In between the first two weeks, I spent the middle weekend in Pokhara. We went on Friday and came back on Sunday. We went paragliding, and in the afternoon rented a paddle boat on the lake and relaxed. Pokhara was a calm, quiet place, and a great chance to get away from the hustle and bustle of the city. I always went travelling with people I had met at the house and we got along really well, which I was pleased about as I had travelled there by myself.
I also chose to take up the opportunity to spend a week in a rural Himalayan village, spending the days at an outreach clinic and living with a Nepali family. Work the World organised all of this for me and a member of the Work the World team came along with me and acted as my guide and translator.

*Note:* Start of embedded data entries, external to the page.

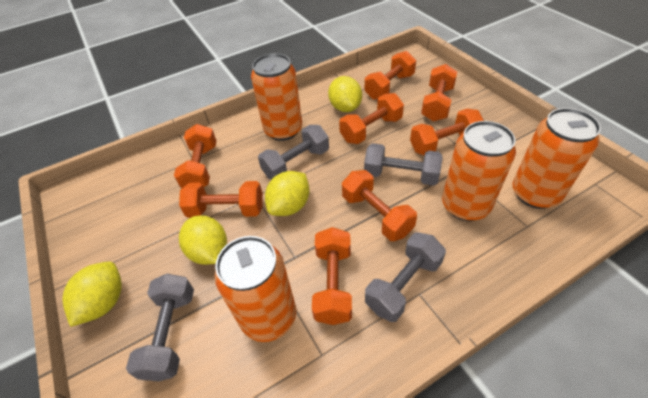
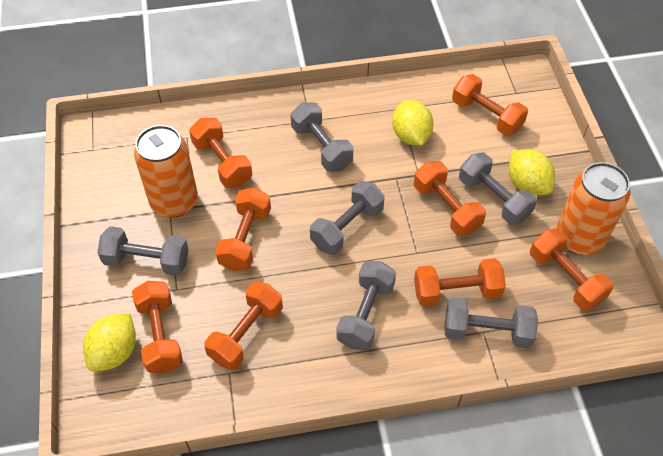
grey dumbbell: 4 -> 6
orange can: 4 -> 2
yellow lemon: 4 -> 3

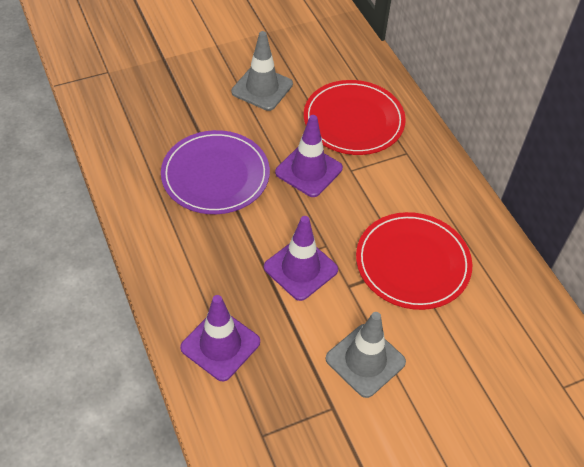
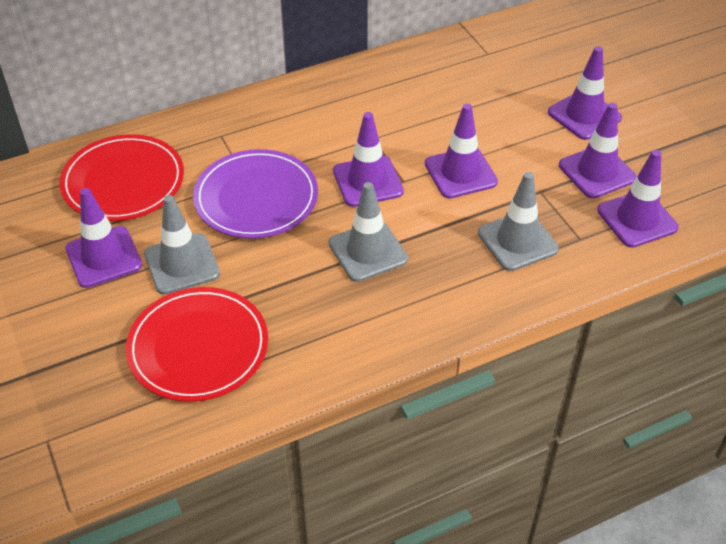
grey traffic cone: 2 -> 3
purple traffic cone: 3 -> 6

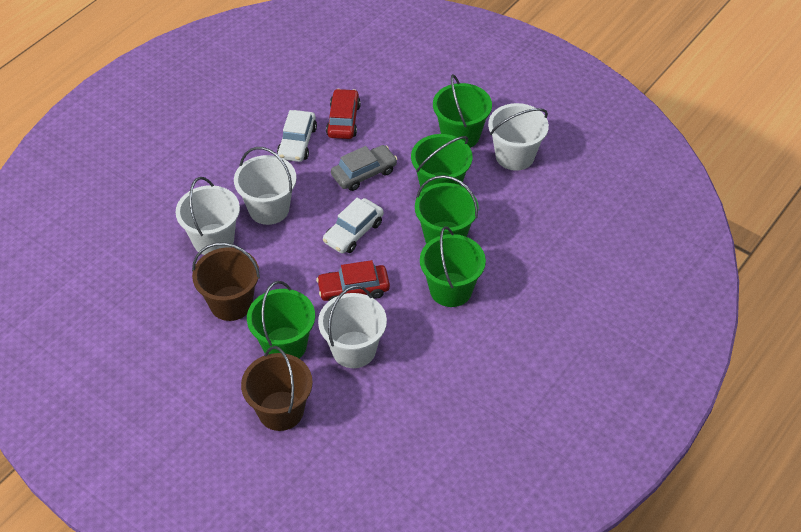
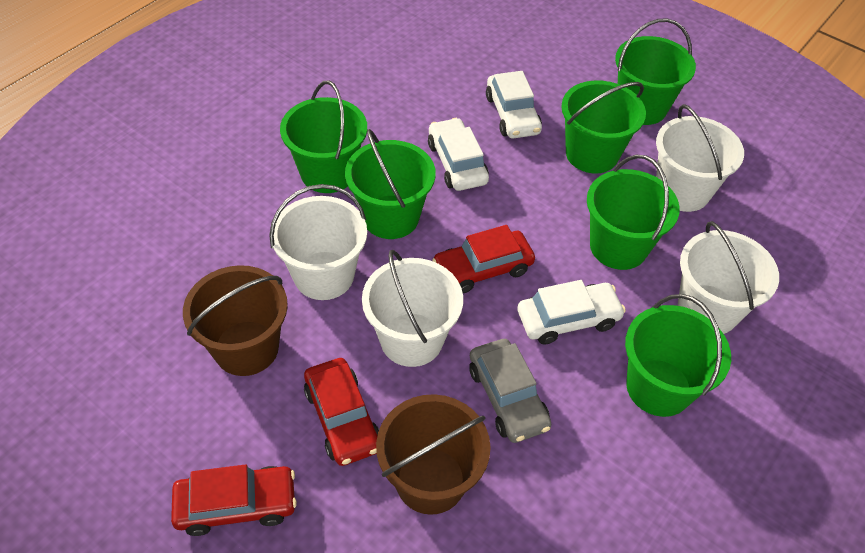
green bucket: 5 -> 6
red car: 2 -> 3
white car: 2 -> 3

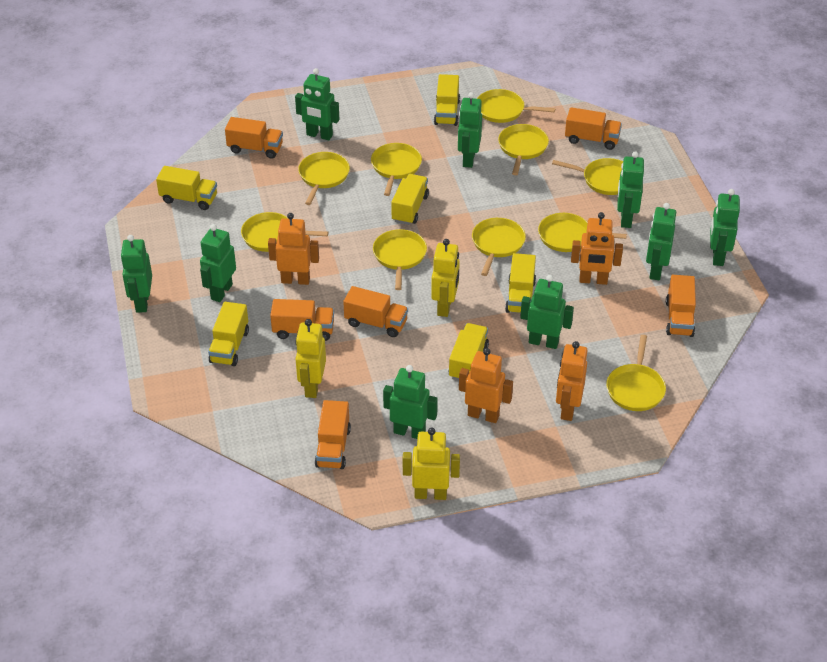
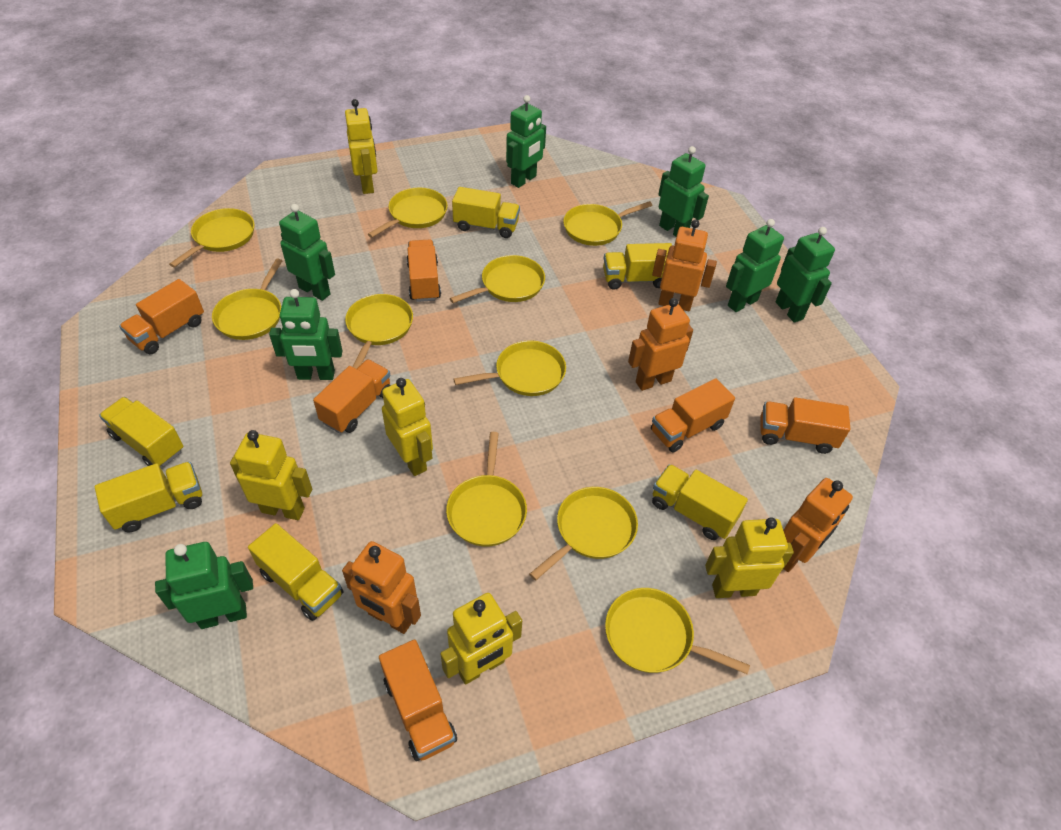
green robot: 9 -> 7
yellow robot: 3 -> 5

On my last day in the city, we got up early and took the bus to the foot of the mountain. We were meant to be trekking to the village but due to poor weather we took a jeep up the mountain instead.
The journey was very long but exciting, and felt a bit scary at times, but of course, we made it there safely!
We arrived at the village early evening and met the host family, who were so welcoming and excited to see us! Immediately, I felt really comfortable, and they had prepared a lovely room for us to sleep which was comfortable and was to be home for the week. The week in the clinic was hugely eye-opening. It was even more basic than the hospital in the city. They only had about 12 different drugs to prescribe to patients, whereas in UK we have literally hundreds. It felt like there were no resources at all; the equipment gaps became obvious very quickly, they were really trying to make do with what they already had.
In the afternoon, we took part in a whole host of different cultural activities. The most memorable was going to the rice mill, where the villagers grow and process the rice, and helping out there. There was also basket weaving which w fas a lot of fun! We hiked to the Shiva Temple, which is known by the villages as the most sacred Shiva temple in existence.
My advice to other students would be to go for as long as possible! I went for three weeks, and I honestly felt like I could have spent so much longer as it went so quickly. My other guidance would be: don’t be afraid to get stuck in and do stuff. In hospitals, you won’t get to do anything unless you ask and prove yourself as interested and engaged.
Finally, I chose to make a video about my experience in Nepal because I feel you can capture more of the moment than a still picture, and you feel like you’re still there when you watch it back. It’s amazing to see real-life experiences rather than still photos!